Let's look for ideals $J$ and $K$, and an element $x$ such that $xK\subset JK$ but $x\notin J$.   (This would give counterexamples to both (1) and (2).)
This is surely impossible if $K$ is principal, so let's investigate the case where $K$ is generated by 2 elements.  
Then I claim the following are equivalent:
1)  The ring $S$ contains a counterexample to your (1) and/or (2) with $K$ two-generated.
2)  The ring $S$ contains elements $A,B,C,D,F$ with $(A-D-F)(A-D+F)=4BC$ and $F\notin (A,B,C,D)$.

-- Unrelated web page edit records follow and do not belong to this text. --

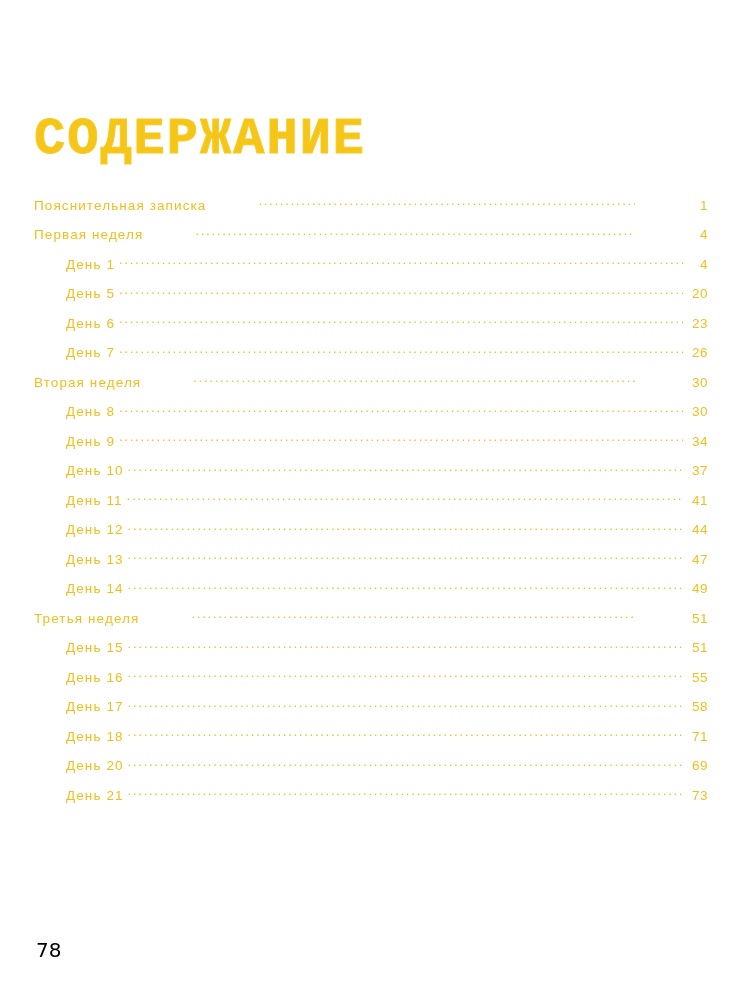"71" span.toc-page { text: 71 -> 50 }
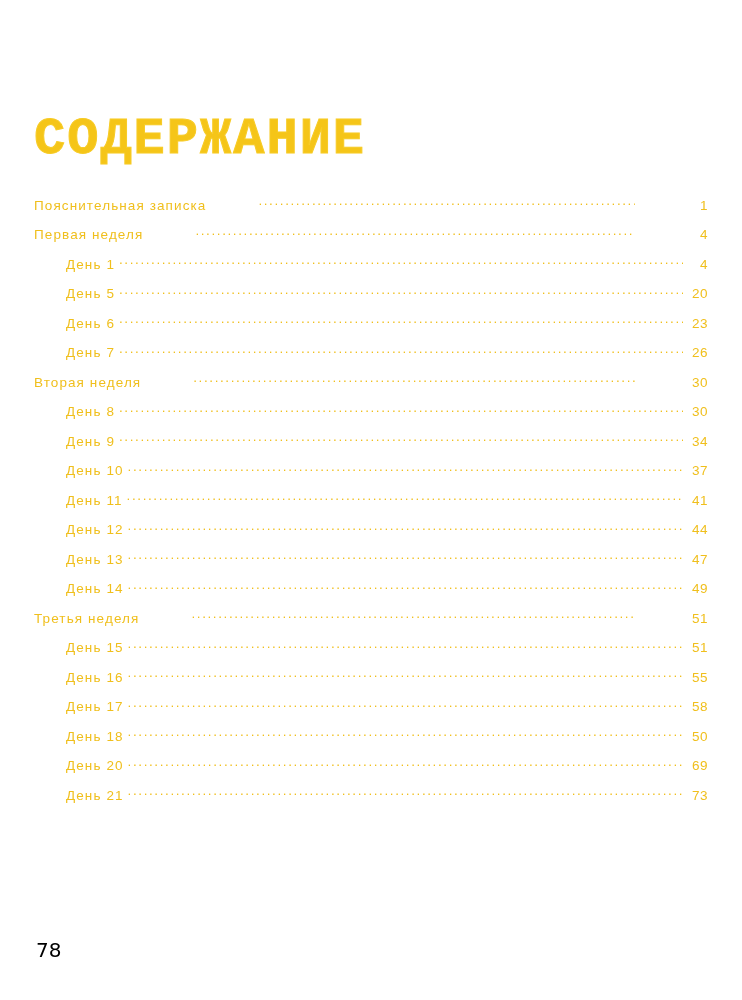"78" .folio { color: #000000 -> #701a75; font-size: 20px -> 14px; font-weight: normal -> bold }
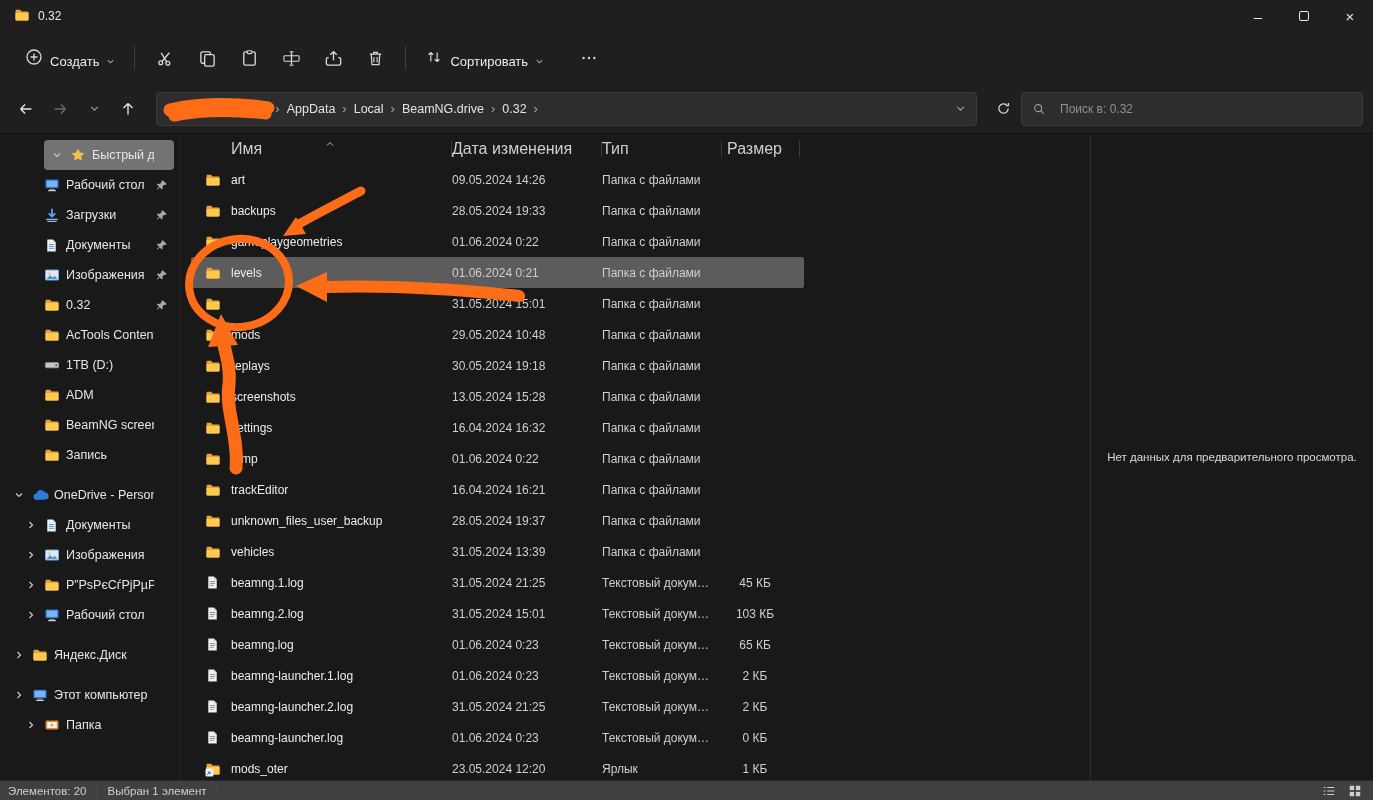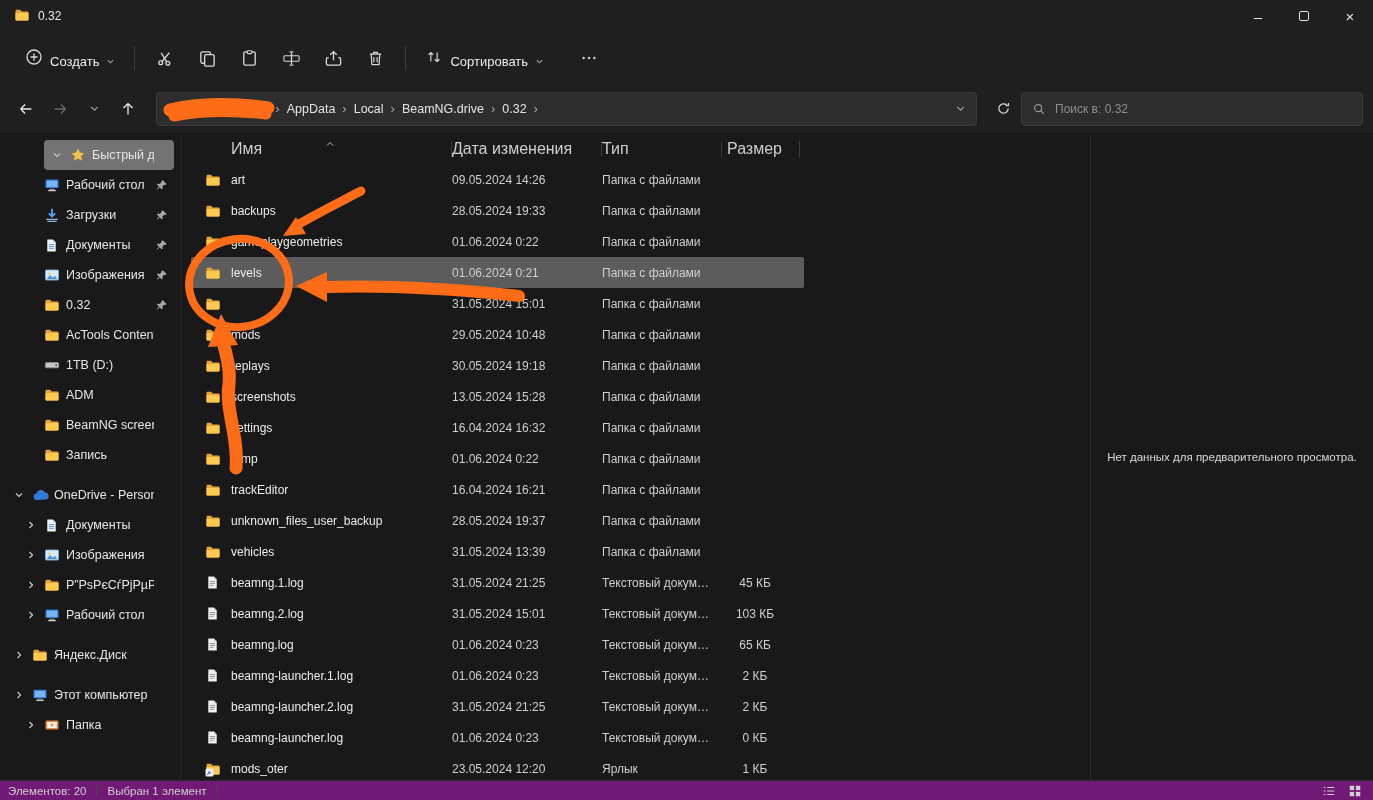"Поиск в: 0.32" .searchbox { gap: 7px -> 12px }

${\bf Proof:}$  Let $\alpha, \beta$ generate $K$.  Then given a counterexample, we can write
$$x\pmatrix{\alpha\cr\beta\cr}=\pmatrix{A&B\cr C&D\cr}\pmatrix{\alpha\cr\beta\cr}$$
for some $A,B,C,D\in J$, which we might as well assume generate $J$.  Thus $x$ is an eigenvalue of the displayed two-by-two matrix and so satisfies its characteristic equation, whence there exists $F$ with $x=A-D-F$ and $(A-D-F)(A-D+F)=4BC$.  Also, $(\alpha,\beta)$ must be the transpose of an eignvector, which we can take to be $(A+D-F,-C)$.   
This will be a counterexample iff $x\notin J$, hence iff $F\notin J$.  QED.
Thus, for algebras over a field $k$ of characteristic $\neq 2$, the universal counterexample is given by 
$$R=k[A,B,C,D,F]/((A-D-F)(A-D+F)-4BC)$$
$$x=A-D-F$$
$$J=(A,B,C,D)$$
$$K=(A+D-F,-C)$$
Your ring $S$ will contain a counterexample (with $K$ two-generated) iff it contains a homomorphic image of $R$ in which $F\notin (A,B,C,D)$.  When $S$ is a polynomial ring, I'm not sure whether this is the case but it might not be too hard to settle.